### What is expected:
What lines below contain the string "other"? List them all.

### Entries shown:
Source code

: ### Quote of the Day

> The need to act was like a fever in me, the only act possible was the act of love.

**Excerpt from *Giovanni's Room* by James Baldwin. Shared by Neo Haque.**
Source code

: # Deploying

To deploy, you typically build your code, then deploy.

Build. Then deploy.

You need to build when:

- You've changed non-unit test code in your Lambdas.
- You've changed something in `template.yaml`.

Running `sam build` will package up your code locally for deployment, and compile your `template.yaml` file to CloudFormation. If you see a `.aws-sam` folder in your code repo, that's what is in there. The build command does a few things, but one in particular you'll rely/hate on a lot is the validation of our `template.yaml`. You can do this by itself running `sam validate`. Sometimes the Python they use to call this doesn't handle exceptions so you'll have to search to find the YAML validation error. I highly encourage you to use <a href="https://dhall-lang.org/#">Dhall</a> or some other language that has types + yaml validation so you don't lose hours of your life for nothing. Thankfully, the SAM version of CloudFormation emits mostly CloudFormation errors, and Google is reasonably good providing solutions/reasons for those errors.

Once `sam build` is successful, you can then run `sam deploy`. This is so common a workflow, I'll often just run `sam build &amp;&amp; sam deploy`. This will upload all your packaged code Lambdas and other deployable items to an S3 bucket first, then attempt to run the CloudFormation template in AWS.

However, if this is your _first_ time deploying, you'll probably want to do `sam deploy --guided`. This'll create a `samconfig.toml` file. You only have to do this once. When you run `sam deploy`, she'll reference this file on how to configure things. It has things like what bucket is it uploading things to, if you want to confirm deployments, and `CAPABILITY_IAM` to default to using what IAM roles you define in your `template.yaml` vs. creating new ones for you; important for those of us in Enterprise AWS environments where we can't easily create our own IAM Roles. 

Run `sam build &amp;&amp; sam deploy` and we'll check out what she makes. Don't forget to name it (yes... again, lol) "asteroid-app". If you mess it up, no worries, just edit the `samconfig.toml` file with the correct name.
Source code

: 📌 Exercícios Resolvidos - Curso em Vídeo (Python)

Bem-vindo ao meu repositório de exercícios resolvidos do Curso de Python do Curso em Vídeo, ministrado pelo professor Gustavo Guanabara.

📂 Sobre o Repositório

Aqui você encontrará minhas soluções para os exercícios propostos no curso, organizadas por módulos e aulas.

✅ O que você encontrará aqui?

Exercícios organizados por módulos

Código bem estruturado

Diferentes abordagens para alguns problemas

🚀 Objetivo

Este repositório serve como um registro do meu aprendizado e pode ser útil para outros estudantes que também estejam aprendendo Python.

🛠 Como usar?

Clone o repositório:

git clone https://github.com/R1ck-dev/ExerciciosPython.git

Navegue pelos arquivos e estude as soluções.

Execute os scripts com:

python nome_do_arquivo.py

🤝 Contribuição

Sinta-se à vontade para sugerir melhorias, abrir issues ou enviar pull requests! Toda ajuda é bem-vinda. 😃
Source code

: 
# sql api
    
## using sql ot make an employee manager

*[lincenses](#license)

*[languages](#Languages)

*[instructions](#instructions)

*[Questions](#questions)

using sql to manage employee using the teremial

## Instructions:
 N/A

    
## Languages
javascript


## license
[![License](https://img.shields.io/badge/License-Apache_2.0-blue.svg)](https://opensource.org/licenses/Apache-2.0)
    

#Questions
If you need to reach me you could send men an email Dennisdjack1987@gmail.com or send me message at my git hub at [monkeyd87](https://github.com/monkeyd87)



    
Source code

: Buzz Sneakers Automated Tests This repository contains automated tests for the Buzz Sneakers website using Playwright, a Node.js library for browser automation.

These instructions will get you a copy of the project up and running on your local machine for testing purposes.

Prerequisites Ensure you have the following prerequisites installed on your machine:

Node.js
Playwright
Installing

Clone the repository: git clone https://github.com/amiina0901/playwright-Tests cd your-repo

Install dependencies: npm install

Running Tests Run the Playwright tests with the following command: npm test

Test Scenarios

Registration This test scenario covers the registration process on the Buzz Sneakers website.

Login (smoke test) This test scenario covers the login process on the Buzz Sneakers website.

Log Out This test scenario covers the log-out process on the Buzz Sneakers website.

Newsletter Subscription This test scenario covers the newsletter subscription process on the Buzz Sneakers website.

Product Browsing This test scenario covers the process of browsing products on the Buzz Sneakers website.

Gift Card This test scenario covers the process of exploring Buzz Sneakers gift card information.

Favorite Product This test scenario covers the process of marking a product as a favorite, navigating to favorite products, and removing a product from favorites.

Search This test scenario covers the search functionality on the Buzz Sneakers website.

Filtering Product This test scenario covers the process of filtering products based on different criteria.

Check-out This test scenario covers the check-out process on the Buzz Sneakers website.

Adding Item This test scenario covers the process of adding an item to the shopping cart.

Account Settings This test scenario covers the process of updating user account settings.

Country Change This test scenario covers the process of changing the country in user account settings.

### Task response:
Running `sam build` will package up your code locally for deployment, and compile your `template.yaml` file to CloudFormation. If you see a `.aws-sam` folder in your code repo, that's what is in there. The build command does a few things, but one in particular you'll rely/hate on a lot is the validation of our `template.yaml`. You can do this by itself running `sam validate`. Sometimes the Python they use to call this doesn't handle exceptions so you'll have to search to find the YAML validation error. I highly encourage you to use <a href="https://dhall-lang.org/#">Dhall</a> or some other language that has types + yaml validation so you don't lose hours of your life for nothing. Thankfully, the SAM version of CloudFormation emits mostly CloudFormation errors, and Google is reasonably good providing solutions/reasons for those errors.
Once `sam build` is successful, you can then run `sam deploy`. This is so common a workflow, I'll often just run `sam build &amp;&amp; sam deploy`. This will upload all your packaged code Lambdas and other deployable items to an S3 bucket first, then attempt to run the CloudFormation template in AWS.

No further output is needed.